Navego por las plácidas aguas del lago, de templo en templo, pisando las mismas piedras que aquellos que las levantaron, bajo el mismo sol, y me siento inmortal pues otro viajero seguirá mis pasos y tendrá los mismos pensamientos mientras en sus pupilas se refleje el mismo paisaje y el mismo aire cálido sonroje sus mejillas.

Lugares sagrados para ellos, los antiguos, que les prometían y auguraban el tránsito a una nueva vida mejor; lugares sagrados para nosotros, los actuales, que nos recuerdan que ese anhelo de una vida mejor es lo que impulsa a los pueblos a levantarse cada amanecer hasta la llegada del ocaso y cuyo intermedio se alimenta de deseos y promesas de felicidad, de sudores y fracasos, de sonrisas y esperanzas, de fe y de razón... de sueños.

Un paisaje ocre e inmóvil que invita a meditar, que me sitúa en el espacio y en el tiempo y confunde ambos. Majestusoso es su silencio. Observa mi transcurrir minúsculo y en grande lo transforma y me siento hermoso cachorro humano al admirar la obra de los antiguos, cuya sangre, de algún modo, biológico o fantástico, corre también por mis venas.

Su altiva mudez no es silencio sino la grave y conmovedora voz del cuenta cuentos inmortal.

En el vuelo de regreso

Vuelo sobre el Mar Nuestro que apenas vislumbro tras una gruesa capa de nubes, otro mar cambiante, multiforme y etéreo. ¿Por qué pienso que es como la vida?
Entre ellas se abre algún claro tenaz para mostrarme la blanca línea de la estela de un navío, otro ritmo, otro suceder, otro tiempo que transcurre de otro modo, otro ir de aquí a allá. ¿Por qué pienso que es como la vida?

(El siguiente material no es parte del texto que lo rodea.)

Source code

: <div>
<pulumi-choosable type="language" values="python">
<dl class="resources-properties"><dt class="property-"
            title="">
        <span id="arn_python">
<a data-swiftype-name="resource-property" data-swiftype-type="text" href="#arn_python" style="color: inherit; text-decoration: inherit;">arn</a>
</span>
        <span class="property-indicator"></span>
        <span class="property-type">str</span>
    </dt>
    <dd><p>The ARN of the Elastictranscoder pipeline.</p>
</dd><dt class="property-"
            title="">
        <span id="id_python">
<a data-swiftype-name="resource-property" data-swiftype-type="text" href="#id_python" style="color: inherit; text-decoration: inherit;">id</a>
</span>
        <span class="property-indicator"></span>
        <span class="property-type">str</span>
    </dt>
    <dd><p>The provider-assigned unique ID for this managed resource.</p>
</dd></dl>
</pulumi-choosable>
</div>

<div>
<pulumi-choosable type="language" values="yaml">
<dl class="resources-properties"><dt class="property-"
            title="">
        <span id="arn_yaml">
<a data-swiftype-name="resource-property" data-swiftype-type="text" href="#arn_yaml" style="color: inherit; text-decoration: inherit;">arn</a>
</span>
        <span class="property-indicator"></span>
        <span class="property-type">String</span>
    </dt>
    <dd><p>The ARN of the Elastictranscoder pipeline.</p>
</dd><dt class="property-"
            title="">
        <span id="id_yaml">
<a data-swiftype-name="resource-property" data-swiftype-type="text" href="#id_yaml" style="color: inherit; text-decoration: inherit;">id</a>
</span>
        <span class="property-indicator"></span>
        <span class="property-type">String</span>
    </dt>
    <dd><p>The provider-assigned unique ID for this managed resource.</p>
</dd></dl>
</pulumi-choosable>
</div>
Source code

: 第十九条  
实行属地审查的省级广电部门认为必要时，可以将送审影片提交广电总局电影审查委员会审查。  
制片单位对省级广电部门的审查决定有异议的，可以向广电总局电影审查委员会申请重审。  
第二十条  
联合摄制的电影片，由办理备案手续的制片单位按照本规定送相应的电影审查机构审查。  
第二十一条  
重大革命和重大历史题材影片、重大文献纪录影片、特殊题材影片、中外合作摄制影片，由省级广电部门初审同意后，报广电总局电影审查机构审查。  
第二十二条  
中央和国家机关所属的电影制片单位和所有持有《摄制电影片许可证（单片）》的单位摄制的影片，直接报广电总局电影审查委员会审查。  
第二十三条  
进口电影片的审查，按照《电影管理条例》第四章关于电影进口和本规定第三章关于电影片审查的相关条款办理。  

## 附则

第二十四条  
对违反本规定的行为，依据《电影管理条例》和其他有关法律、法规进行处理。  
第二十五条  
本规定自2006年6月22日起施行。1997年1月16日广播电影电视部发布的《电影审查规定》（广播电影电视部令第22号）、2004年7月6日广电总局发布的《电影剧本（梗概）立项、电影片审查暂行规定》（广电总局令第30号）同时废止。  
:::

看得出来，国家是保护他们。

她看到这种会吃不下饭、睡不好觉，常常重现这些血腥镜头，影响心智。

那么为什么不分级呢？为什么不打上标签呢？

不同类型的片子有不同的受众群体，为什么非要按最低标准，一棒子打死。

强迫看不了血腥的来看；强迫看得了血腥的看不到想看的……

Sé dónde estoy en este microcosmos, asiento 23 K de un avión de Egiptair, que se desplaza a 800 km. por hora por el cielo a once mil metros de altitud y a mil kilómetros de Madrid, ciudad destino. Sé dónde no estoy en este microcosmos, pues los datos anteriores, en lo que me llevó escribir estas líneas, han cambiado. ¿Por qué pienso que es como la vida?

Abu Simbel

Mi mujer está sentada en una tumbona en la cubierta del barco, navegando en plácida travesía por el lago Nasser. Veo su perfil y es inevitable pensar en la elegante esfinge que, aunque inmóvil, todo parece verlo: este brumoso cielo azul, la cercana línea del rocoso desierto, el intenso gris de las aguas del lago y el inminente descubrimiento personal de Abu Simbel.

Las páginas que ella lee, ambientadas en un momento concreto de la Historia de Brasil, se hermanan con las páginas que contemplo con mis ojos en mi correspondiente punto histórico de Egipto. Así, el globo terráqueo se confunde, se funde y se convierte en lo que no debe dejar de ser nunca: unidad... verdad.

El inicio de la travesía, de un viaje, no atrae con tanto poder como la llegada al destino, el momento culminante y espectacular. El fin es el atributo; el comienzo es la anécdota, aunque sin viaje esos dos momentos no existirían.

A lo lejos se adivina, en una mancha más clara del horizonte lo que promete ser una formidable sorpresa. Y resulta ser una promesa incumplida porque "formidable sorpresa" no alcanza a describir la majestad del encuentro con Abu Simbel.